## EXERCISE AIM:
Switch every "platformie" in the rows below to "stronie" and leave everything else unchanged.

[Entries drawn from a collection]
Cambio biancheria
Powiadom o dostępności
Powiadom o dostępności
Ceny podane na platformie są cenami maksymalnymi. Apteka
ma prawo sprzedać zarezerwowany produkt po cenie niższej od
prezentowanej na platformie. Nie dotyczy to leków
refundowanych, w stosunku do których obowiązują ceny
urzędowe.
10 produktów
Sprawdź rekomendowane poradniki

## EXERCISE SOLUTION:
Cambio biancheria
Powiadom o dostępności
Powiadom o dostępności
Ceny podane na stronie są cenami maksymalnymi. Apteka
ma prawo sprzedać zarezerwowany produkt po cenie niższej od
prezentowanej na stronie. Nie dotyczy to leków
refundowanych, w stosunku do których obowiązują ceny
urzędowe.
10 produktów
Sprawdź rekomendowane poradniki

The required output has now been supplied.